Took this pic of one of my red eyes today....I have had this one for almost a year now, never had a problem with him or my female. He still moves around and eats normal, just the dark blotches seem like a not good thing. I have no idea what it is as i have never had any of my frogs do this, any ideas?


----------



## Redhead87xc (Jan 27, 2010)

Looks to me like a skin infection or something. One of my Red Eyese had as similar thing on her leg. I used some neosporin with water and que tip and rubbed it on the area gently every day for about 9 days. eventually it healed up and has gone away. I would quaratine the frog in a tub with only a paper towel as well so that no other bacteria can get in the wounds. That is just my 2 cents. Hope this helps.


----------



## Amphinityfrogs (Jan 30, 2013)

It does kind of look like an infection of some sort. If you have a local vet that treats frogs around I'd take it to them. They can swap the frog and see if it is fungal or bacterial. The faster you act the better off he will be. And if its nothing at least then you'll know.


----------



## Paul G (Feb 27, 2007)

Like Amphinityfrogs said, you may want to contact a herp vet as soon as you can.

Is he/she WC or CB?


----------



## billschwinn (Dec 17, 2008)

It looks like it may be the beginnings of a bacterial infection. That is typically how I remember the appearance in the past on some of my breeders.I treated with Baytril diluted from my vet, which was added t misting and bathing water. Hope this helps, Bill


----------



## PumilioTurkey (Feb 25, 2010)

I had the same thing with my Tinctorius which turned grey on their backs.

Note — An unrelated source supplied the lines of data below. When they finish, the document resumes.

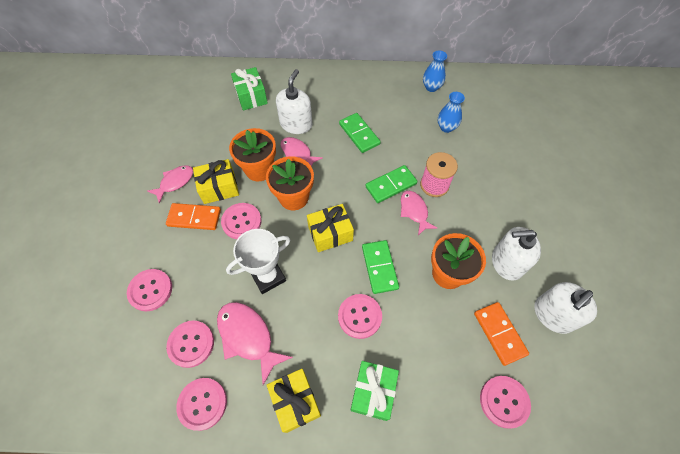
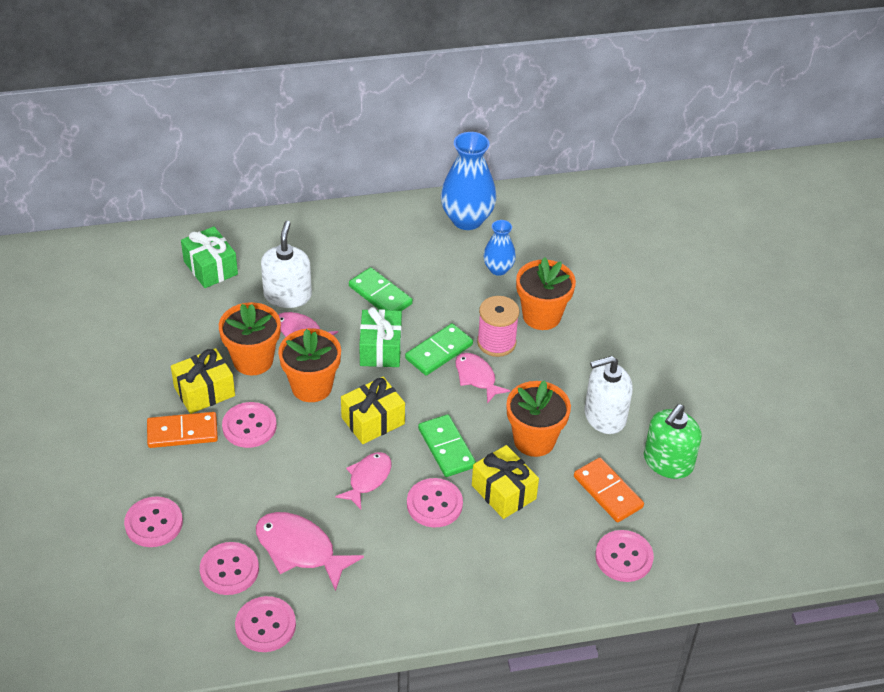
camera: 15 degrees left, 15 degrees down
pink fish [147,165,193,204] -> pink fish moved to [335,452,391,509]
white trophy [226,229,290,294] -> none
yellow gift [267,369,321,433] -> yellow gift moved to [472,445,539,519]
green gift [350,361,399,421] -> green gift moved to [359,307,402,367]
blue vase [423,50,447,92] -> blue vase [441,132,497,230], size x1.76
white soap dispenser [534,282,597,334] -> green soap dispenser [644,404,702,479]
none -> orange flower pot [516,257,576,330]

Used Methylenblue in order to kill the bacteria.

all 4 made it through.

might want to ask a vet for either Metyhlenblue or something equal.


----------



## KRich Frogger (Feb 15, 2013)

Thanks all for the ideas...not sure what's the best way to find a herp vet in my area but I'll check the web. Thanks again


----------



## Paul G (Feb 27, 2007)

Dr. Frye isn't too far away from you. (He used to treat dart frogs....not sure if he still does...none the less, I'm sure tree frogs would be no different for him.)

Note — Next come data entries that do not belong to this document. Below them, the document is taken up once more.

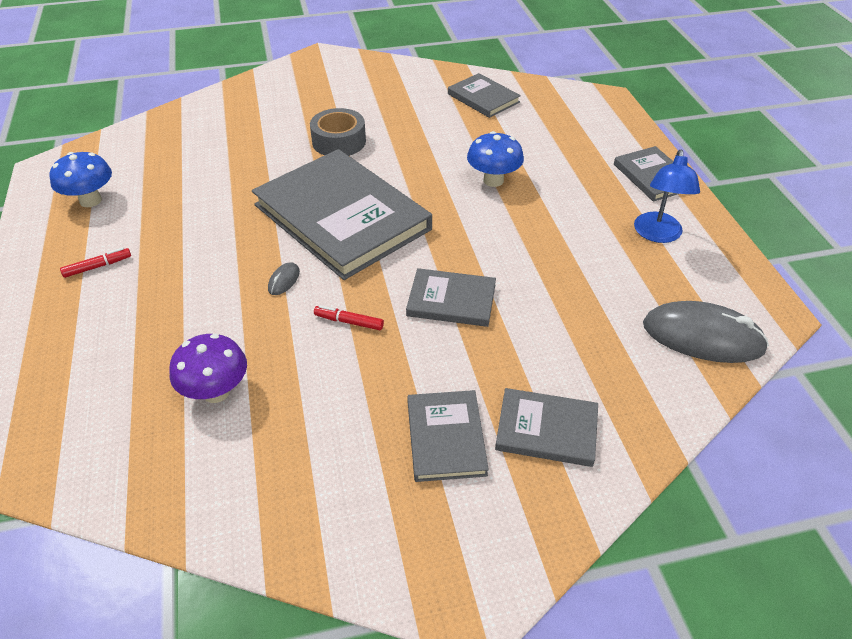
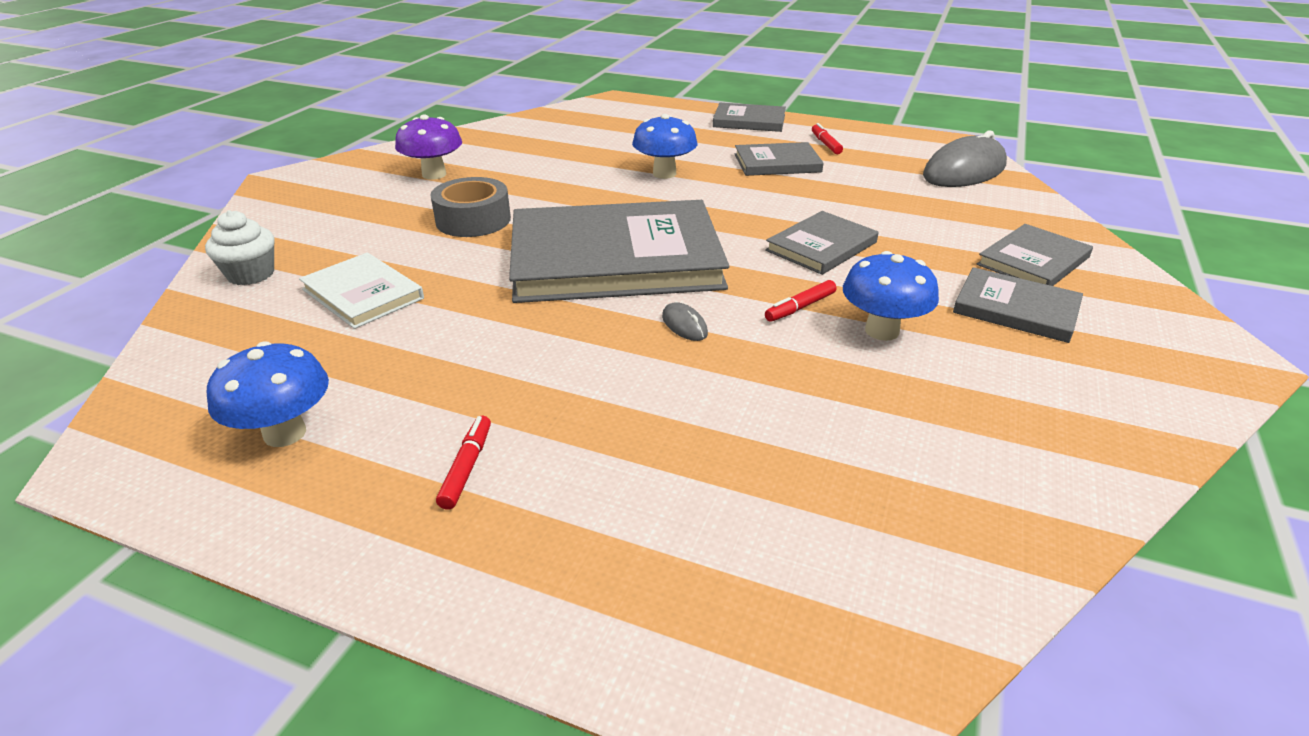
camera: 55 degrees left, 10 degrees down
purple mushroom [169,334,247,403] -> purple mushroom moved to [395,114,462,180]
grey book [448,73,521,118] -> grey book moved to [734,142,824,176]
blue lamp [634,150,700,243] -> red marker [812,123,843,154]
none -> white cupcake [205,210,275,285]
none -> white book [299,253,424,329]
none -> blue mushroom [843,251,939,341]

Milan Area Animal Hospital, David M. Frye, DVM, Veterinary services in Milan, MI, Home page

Good luck.


----------



## AZimm (Nov 9, 2013)

Check arav.org. Vets that treat amphibians and reptiles register here and you can search by state. I have 3 red eyes- hope your poor guy gets well soon


----------



## KRich Frogger (Feb 15, 2013)

After almost a week of being in quarantine and getting applications of Neosporin the color has come back, marks have gone away and back to acting normal


----------



## oddlot (Jun 28, 2010)

Good deal.He almost looks like he's smiling.


----------



## KRich Frogger (Feb 15, 2013)

That's what my wife said lol


----------



## Pubfiction (Feb 3, 2013)

If you do not find anything closer cedar creek vet in Williamston does herps.


----------